*** SUPPLIED RECORDS ***

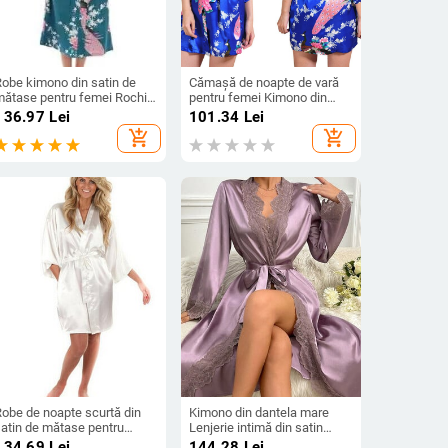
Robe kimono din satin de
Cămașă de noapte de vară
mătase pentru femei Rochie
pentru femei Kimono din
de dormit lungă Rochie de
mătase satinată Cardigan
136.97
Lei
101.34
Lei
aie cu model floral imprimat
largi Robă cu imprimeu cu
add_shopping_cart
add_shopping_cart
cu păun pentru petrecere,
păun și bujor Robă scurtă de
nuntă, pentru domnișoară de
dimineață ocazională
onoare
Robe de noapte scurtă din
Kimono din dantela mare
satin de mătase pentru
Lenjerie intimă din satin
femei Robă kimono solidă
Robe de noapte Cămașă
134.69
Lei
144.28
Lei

*** End of SUPPLIED RECORDS ***
*** SUPPLIED RECORDS ***

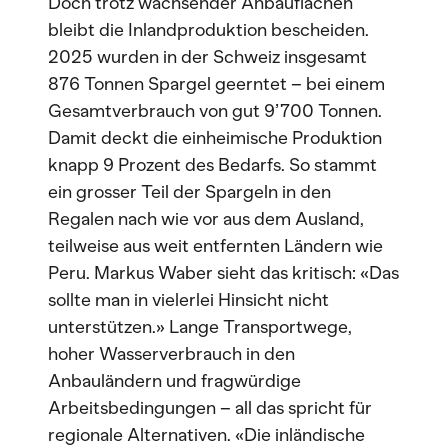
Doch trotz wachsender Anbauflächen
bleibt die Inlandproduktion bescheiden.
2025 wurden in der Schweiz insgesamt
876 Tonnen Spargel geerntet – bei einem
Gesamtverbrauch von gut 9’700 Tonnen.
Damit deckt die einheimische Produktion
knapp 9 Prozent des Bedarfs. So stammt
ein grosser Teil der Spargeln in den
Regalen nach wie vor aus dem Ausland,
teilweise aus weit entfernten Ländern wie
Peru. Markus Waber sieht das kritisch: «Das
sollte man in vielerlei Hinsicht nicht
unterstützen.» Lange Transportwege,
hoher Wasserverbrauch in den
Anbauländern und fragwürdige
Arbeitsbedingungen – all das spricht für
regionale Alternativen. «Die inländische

*** End of SUPPLIED RECORDS ***
*** SUPPLIED RECORDS ***

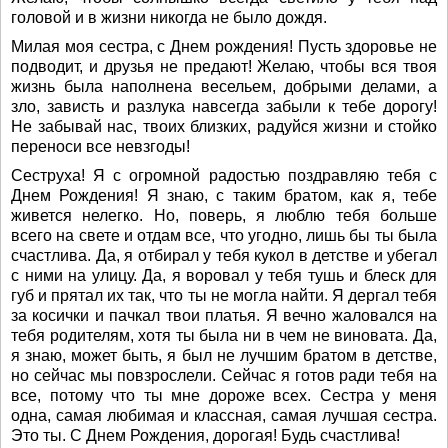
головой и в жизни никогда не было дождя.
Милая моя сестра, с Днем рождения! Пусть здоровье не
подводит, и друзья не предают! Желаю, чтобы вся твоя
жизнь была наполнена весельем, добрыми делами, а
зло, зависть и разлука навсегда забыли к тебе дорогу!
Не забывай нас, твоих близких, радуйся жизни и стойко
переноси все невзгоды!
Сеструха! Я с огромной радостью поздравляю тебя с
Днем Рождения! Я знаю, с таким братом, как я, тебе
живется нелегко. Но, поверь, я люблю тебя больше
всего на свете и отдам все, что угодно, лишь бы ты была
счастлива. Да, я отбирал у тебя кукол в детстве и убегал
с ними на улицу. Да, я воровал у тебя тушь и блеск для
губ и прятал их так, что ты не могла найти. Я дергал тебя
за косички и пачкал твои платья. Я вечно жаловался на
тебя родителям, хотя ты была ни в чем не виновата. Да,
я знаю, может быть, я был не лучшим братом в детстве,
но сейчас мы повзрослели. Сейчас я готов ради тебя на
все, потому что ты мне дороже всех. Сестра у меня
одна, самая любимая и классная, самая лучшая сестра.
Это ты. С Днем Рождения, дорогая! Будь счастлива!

*** End of SUPPLIED RECORDS ***

:: WHAT YOU WILL DO ::
Using the entries above, return exactly the lines from the line with "Robe kimono din satin de" to the line with "nuntă, pentru domnișoară de", counting both of those lines.

:: ANSWER TO THE EXERCISE ::
Robe kimono din satin de
Cămașă de noapte de vară
mătase pentru femei Rochie
pentru femei Kimono din
de dormit lungă Rochie de
mătase satinată Cardigan
136.97
Lei
101.34
Lei
aie cu model floral imprimat
largi Robă cu imprimeu cu
add_shopping_cart
add_shopping_cart
cu păun pentru petrecere,
păun și bujor Robă scurtă de
nuntă, pentru domnișoară de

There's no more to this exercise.